After it had anticipated a postponement back in April, Expo 2020 Dubai has confirmed on Monday that the international event will take place a year from its original dates. The new schedule will see Expo 2020 take place in Dubai, the UAE, from Oct. 1, 2021 until March 31, 2022.
The name "Expo 2020 Dubai" will be retained despite the adjournment.
According to the announcement on the expo's website, such a delay will allow "all participants to safely navigate the impact of COVID-19" while allowing the World Expo "to focus on a collective desire for new thinking to identify solutions to some of the greatest challenges of our time."
A two-thirds majority of the Bureau International des Expositions (BIE) Member States, the intergovernmental organization in charge of overseeing and regulating World Expos, voted in favor of the postponement. Votes are still open until May 29, though "the two-thirds threshold was surpassed within a week of voting opening on 24 April," which means no changes should further take place.
France declared its support of the decision and its desire to reinvent its pavilion - all participating countries in Expo 2020 Dubai are granted their own pavilion - to better suit today's global challenge of innovative eco-friendly and user-oriented mobility solutions, as reported by WAM, the UAE's news agency.

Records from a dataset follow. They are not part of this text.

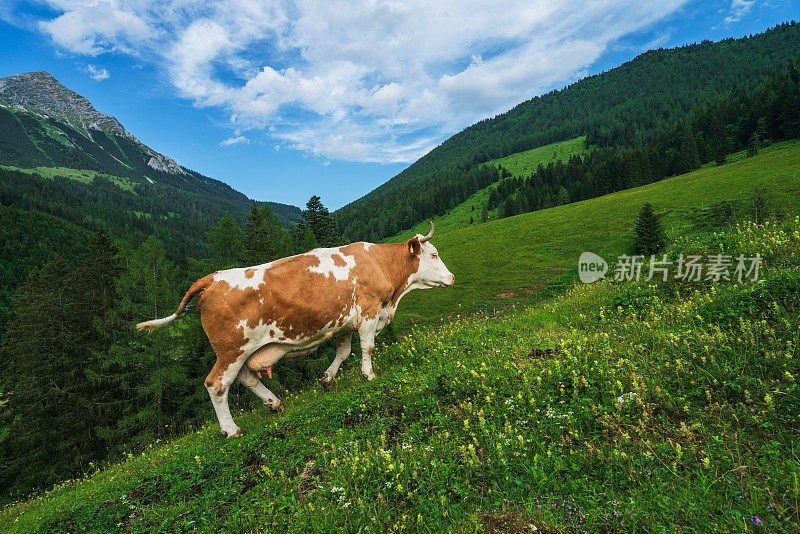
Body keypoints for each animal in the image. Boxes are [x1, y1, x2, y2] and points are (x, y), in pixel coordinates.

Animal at [134, 222, 454, 440]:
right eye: (434, 254)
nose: (451, 277)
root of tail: (213, 278)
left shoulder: (344, 321)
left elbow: (344, 351)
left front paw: (327, 379)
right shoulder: (368, 312)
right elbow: (367, 347)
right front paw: (369, 375)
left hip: (242, 351)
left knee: (246, 377)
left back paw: (273, 402)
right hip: (231, 349)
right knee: (217, 384)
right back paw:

International reactions to the news were positive, especially coming from participating countries.
According to Arabian Business, Armenia, Brazil, Chile, Colombia, Cyprus, Finland, Egypt, Italy, Malawi, Maldives, and Uganda have all shared their support and ambition to make Expo 2020 Dubai a successful six-month long exhibition.
Dubai is the first Arab city to host a World Expo. In fact, the UAE is the first country among its Middle Eastern, African, and South Asian counterparts to host the international event.
The fair was first expected to host about 25 million visitors; that's nearly three times the population of the UAE. Dubai, the host city, was expected to attract 11 million foreign visitors to the world fair, organizers said in a 2019 interview. No new numbers have been shared regarding the anticipated influx of visitors.
At the start of 2020, the exhibition proved helpful in the boost of Dubai's >declining real estate market, especially since officials were forecasting a spike in tourism to the vibrant city of Dubai during the expo.
According to the Knight Frank's annual Prime International Residential Index (PIRI) 2020, the emirate's annual rate of decline had decreased to -0.7 percent in 2019 in comparison with the worldwide annual average growth rate of 1.8 percent. Dubai's current predicament with residential properties - which is mainly due to oversupply - is predicted to continue getting worse but at a much slower rate than in 2019. The slow pace is attributed mainly to Expo 2020 Dubai and the execution of the five to 10-year investment visas in the UAE.
Experts were hopeful Expo 2020 would bring more life and investment to Dubai, particularly after the COVID-19 pandemic paralyzed markets around the world. It remains unclear how the postponement will affect the real estate sector among many others.